[[ SUPPLIED DATA open ]]

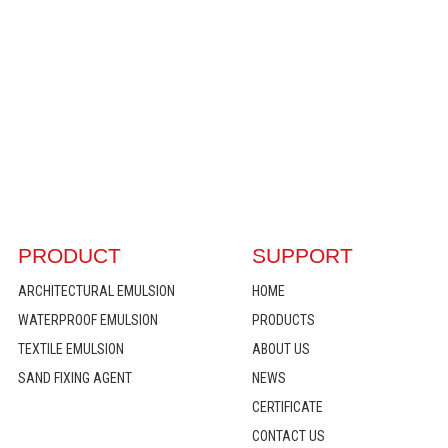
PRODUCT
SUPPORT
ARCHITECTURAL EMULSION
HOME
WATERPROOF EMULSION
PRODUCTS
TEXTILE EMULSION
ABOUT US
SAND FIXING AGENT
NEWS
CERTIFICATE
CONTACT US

[[ SUPPLIED DATA closed ]]
[[ SUPPLIED DATA open ]]

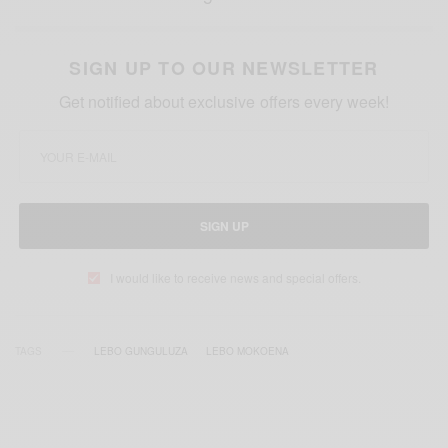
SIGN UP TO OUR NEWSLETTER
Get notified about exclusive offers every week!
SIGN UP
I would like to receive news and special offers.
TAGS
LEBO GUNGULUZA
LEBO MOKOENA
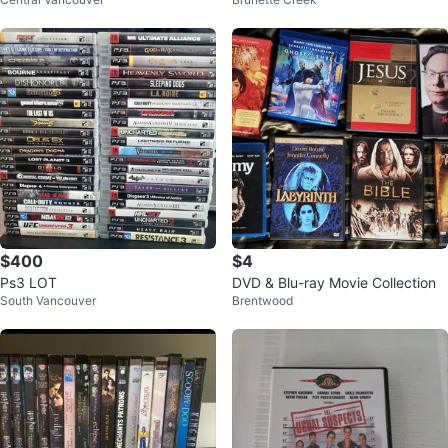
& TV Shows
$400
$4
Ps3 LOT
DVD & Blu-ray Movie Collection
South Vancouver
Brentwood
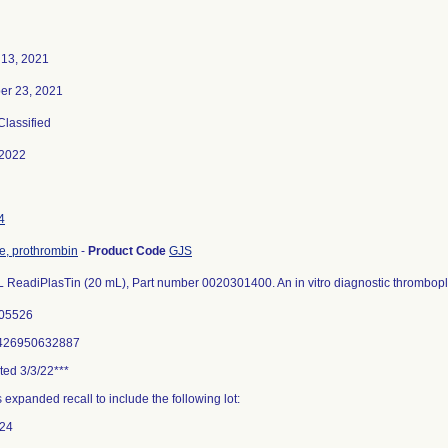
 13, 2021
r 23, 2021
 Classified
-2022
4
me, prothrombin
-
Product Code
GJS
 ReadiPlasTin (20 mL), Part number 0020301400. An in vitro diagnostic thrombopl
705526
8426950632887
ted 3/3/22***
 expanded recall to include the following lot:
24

[[ SUPPLIED DATA closed ]]

WHAT YOU NEED TO DO. The response must give every line from the material above that holds the string "offers".

RESULT.
Get notified about exclusive offers every week!
I would like to receive news and special offers.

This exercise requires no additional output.